The records underneath are to be repeated exactly, with the pictures left out.

[Household object detections]
★ ★ ★

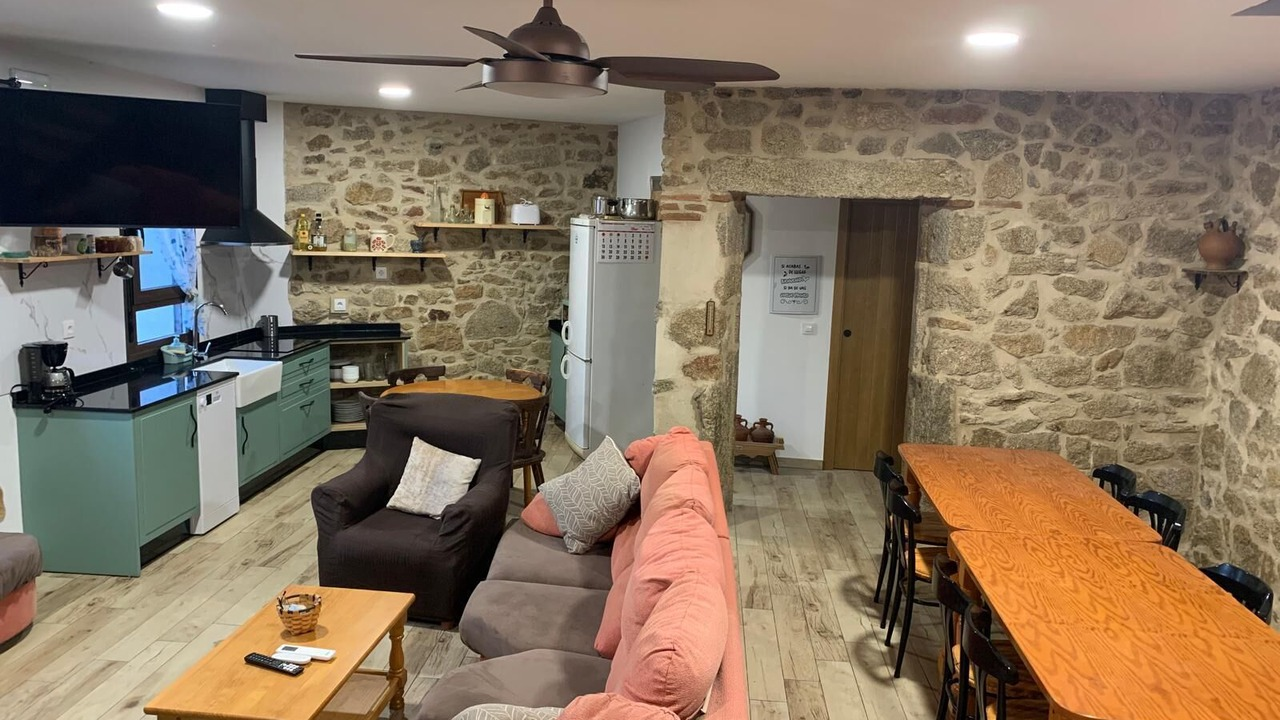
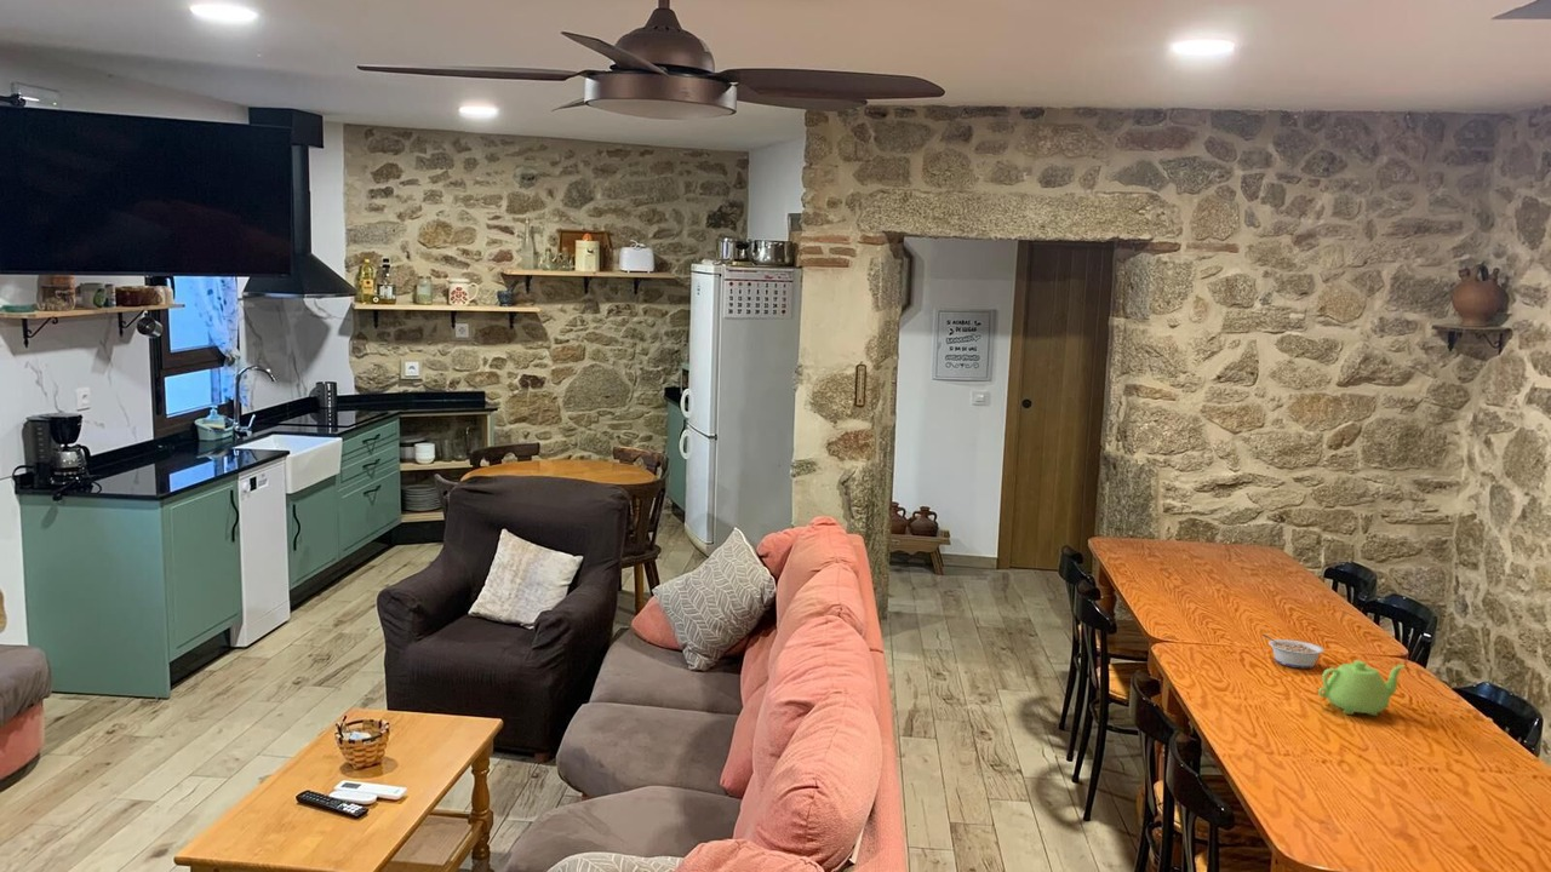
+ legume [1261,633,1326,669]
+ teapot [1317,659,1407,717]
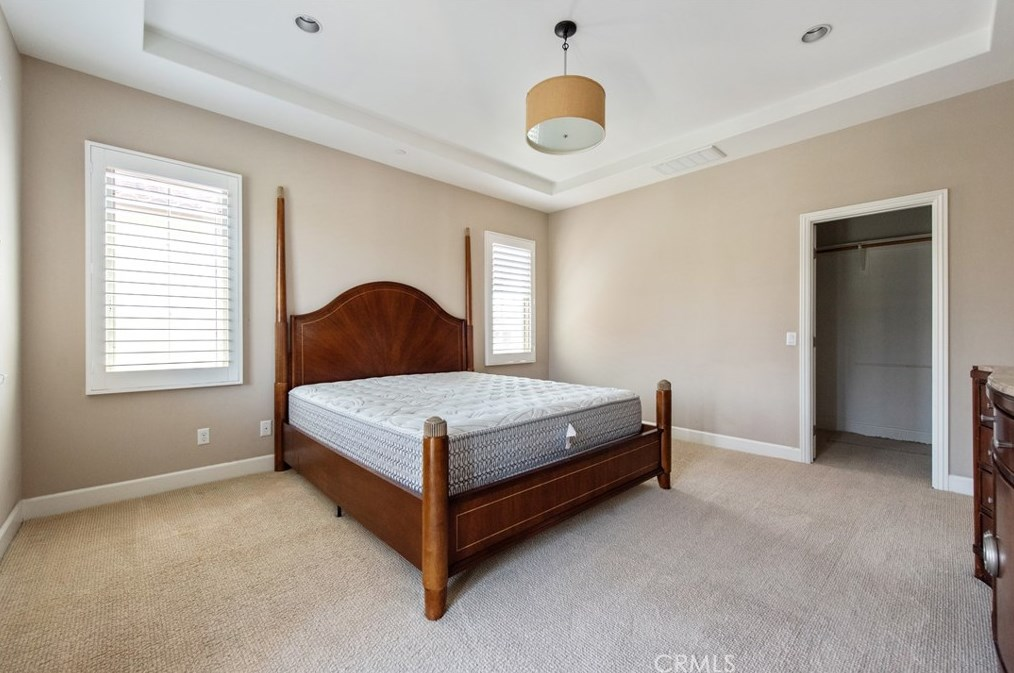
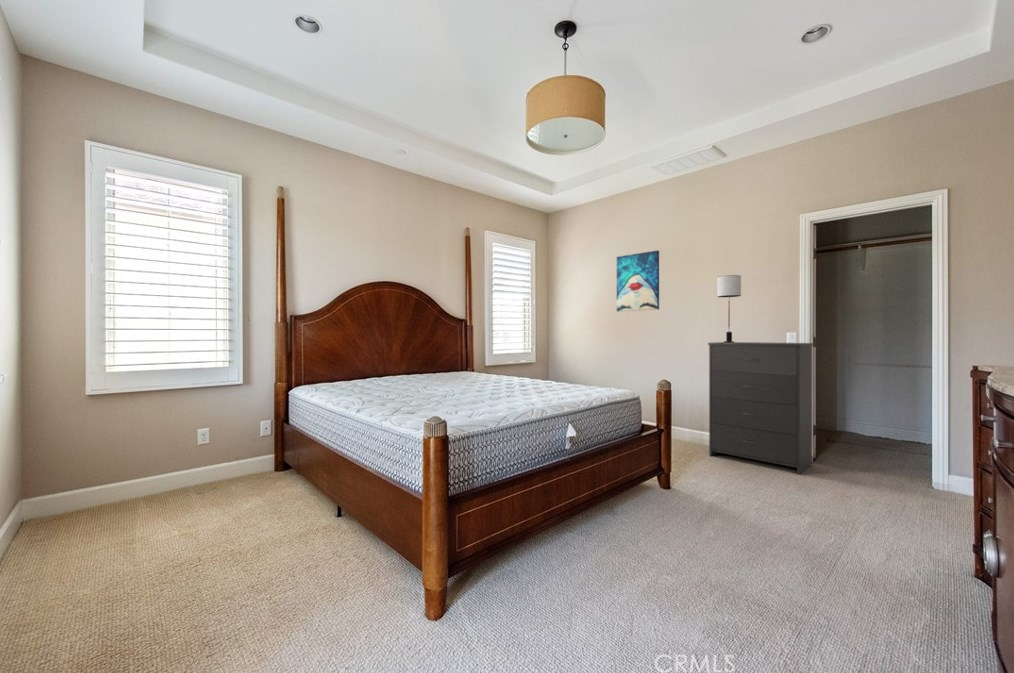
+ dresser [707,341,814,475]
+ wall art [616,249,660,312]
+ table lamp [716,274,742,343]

★ ★ ★

**Exercise output**
+ legume [1261,633,1326,669]
+ teapot [1317,659,1407,717]
+ dresser [707,341,814,475]
+ wall art [616,249,660,312]
+ table lamp [716,274,742,343]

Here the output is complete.